Your assignment: When the listing below reaches the line that has "22 Luglio 2026", start reproducing exactly; stop after the line that has "Аквагород - это", and drop the pictures.

Source data:
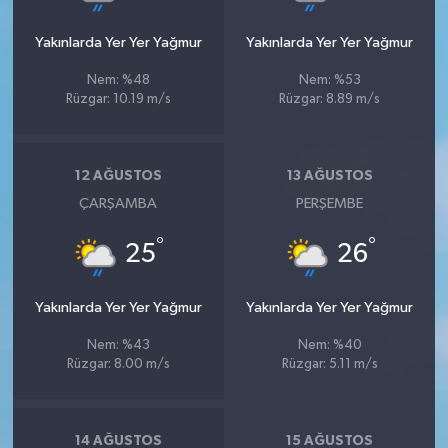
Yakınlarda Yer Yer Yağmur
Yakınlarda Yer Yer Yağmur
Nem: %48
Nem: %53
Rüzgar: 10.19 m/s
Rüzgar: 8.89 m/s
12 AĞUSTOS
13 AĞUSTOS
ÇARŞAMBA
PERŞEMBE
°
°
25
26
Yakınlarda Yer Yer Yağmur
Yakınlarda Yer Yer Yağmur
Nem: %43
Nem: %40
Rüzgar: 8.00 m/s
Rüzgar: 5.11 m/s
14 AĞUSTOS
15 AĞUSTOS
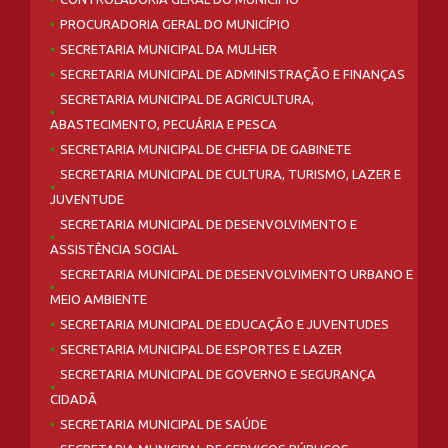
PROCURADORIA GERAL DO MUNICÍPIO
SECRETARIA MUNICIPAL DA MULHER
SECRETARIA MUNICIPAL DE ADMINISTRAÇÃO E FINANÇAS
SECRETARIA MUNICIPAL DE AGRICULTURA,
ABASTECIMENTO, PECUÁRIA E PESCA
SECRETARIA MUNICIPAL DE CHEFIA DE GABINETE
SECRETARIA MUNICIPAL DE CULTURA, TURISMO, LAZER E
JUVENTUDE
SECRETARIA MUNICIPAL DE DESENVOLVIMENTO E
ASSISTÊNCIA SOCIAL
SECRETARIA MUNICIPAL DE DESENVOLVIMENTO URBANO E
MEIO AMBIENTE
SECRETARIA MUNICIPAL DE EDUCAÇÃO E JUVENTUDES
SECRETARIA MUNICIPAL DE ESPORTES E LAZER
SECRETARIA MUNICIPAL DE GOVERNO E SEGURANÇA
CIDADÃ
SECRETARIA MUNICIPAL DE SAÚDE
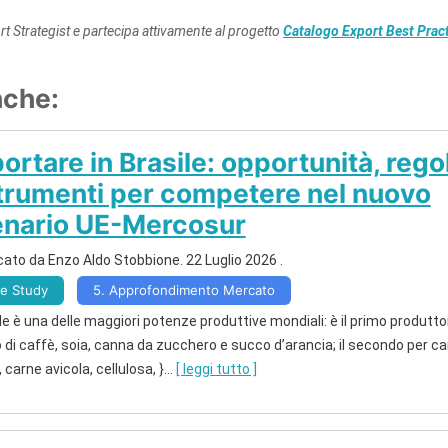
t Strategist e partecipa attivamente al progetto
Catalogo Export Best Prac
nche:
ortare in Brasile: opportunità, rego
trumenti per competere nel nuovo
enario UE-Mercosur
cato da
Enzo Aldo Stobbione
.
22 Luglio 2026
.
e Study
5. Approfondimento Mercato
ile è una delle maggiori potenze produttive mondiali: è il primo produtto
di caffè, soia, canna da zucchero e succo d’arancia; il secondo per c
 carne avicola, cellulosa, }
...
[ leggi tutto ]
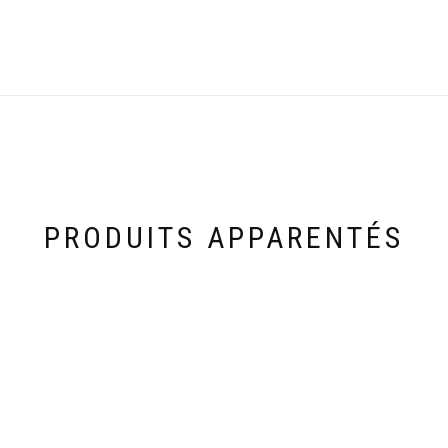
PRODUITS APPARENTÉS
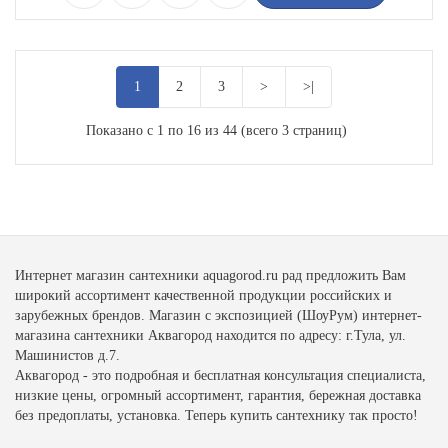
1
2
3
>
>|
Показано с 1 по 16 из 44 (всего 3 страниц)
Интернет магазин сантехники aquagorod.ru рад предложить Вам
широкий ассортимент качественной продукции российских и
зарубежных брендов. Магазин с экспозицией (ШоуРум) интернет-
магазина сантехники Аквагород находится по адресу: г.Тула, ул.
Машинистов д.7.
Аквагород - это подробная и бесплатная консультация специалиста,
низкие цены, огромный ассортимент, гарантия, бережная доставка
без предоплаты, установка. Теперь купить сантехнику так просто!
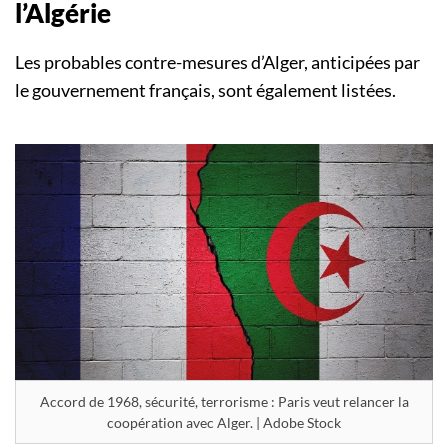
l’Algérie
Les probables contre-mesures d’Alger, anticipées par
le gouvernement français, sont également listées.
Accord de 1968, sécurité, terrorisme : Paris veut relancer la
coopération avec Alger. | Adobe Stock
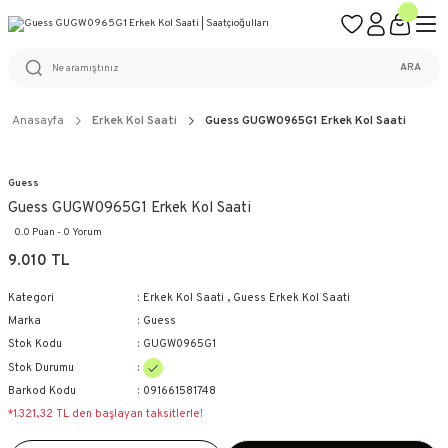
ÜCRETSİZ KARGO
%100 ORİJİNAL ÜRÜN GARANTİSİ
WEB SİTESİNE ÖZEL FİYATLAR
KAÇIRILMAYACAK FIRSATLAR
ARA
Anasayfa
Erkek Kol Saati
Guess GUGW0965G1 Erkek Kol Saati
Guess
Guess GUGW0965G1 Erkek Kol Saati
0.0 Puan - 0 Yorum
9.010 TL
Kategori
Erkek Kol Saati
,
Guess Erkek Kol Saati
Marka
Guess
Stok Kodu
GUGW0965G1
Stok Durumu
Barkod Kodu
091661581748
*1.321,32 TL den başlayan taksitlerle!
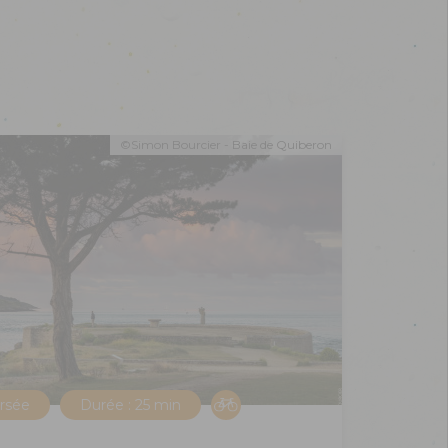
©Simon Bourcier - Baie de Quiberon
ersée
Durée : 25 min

* * *

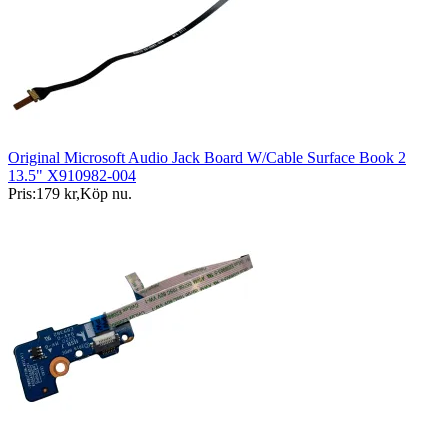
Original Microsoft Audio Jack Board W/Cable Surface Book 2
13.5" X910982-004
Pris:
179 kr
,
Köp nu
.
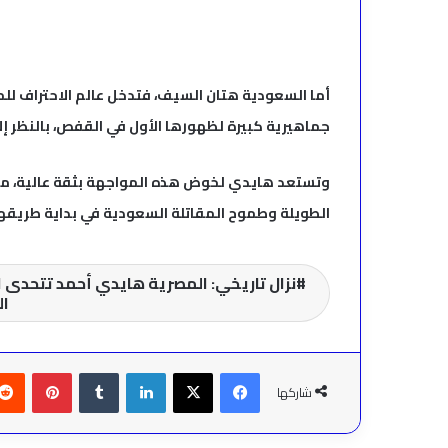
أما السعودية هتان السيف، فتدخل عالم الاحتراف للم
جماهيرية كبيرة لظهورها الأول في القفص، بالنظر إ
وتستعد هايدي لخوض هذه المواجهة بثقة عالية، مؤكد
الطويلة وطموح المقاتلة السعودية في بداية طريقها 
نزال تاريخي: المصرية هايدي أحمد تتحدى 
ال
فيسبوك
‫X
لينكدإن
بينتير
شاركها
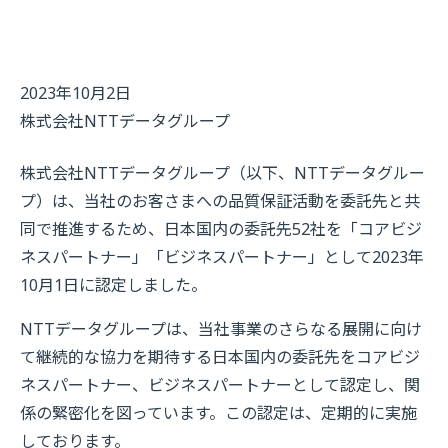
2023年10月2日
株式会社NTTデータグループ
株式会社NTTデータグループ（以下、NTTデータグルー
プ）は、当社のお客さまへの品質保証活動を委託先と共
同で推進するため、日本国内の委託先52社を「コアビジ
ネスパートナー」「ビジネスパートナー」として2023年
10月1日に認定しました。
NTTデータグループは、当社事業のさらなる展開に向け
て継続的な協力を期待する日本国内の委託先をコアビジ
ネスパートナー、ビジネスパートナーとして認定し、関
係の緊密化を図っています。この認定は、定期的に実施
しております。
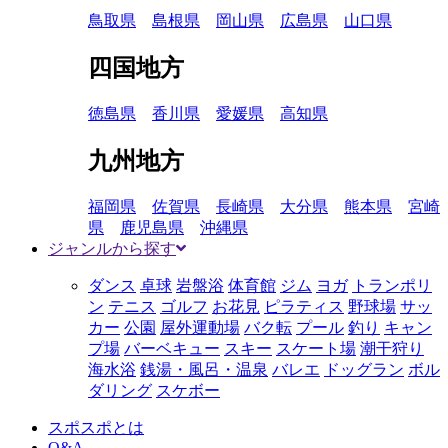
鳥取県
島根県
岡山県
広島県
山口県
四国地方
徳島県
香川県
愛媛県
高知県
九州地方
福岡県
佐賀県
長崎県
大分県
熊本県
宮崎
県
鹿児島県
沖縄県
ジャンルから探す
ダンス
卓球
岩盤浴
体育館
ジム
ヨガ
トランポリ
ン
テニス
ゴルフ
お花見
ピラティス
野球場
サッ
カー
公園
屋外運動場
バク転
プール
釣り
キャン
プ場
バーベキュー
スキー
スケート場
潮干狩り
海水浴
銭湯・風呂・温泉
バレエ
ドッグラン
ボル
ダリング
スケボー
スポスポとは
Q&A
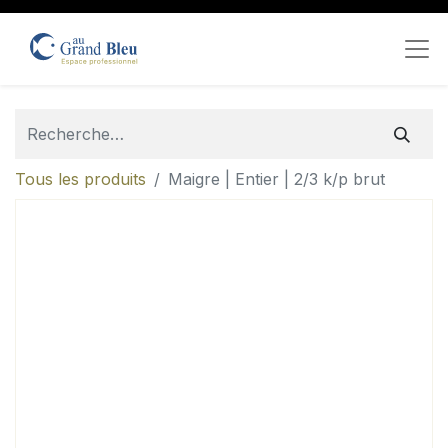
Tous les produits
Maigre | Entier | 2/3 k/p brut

Task output:
22 Luglio 2026
.
e Study
5. Approfondimento Mercato
ile è una delle maggiori potenze produttive mondiali: è il primo produtto
di caffè, soia, canna da zucchero e succo d’arancia; il secondo per c
 carne avicola, cellulosa, }
...
[ leggi tutto ]
PRODUITS APPARENTÉS
1
2
3
>
>|
Показано с 1 по 16 из 44 (всего 3 страниц)
Интернет магазин сантехники aquagorod.ru рад предложить Вам
широкий ассортимент качественной продукции российских и
зарубежных брендов. Магазин с экспозицией (ШоуРум) интернет-
магазина сантехники Аквагород находится по адресу: г.Тула, ул.
Машинистов д.7.
Аквагород - это подробная и бесплатная консультация специалиста,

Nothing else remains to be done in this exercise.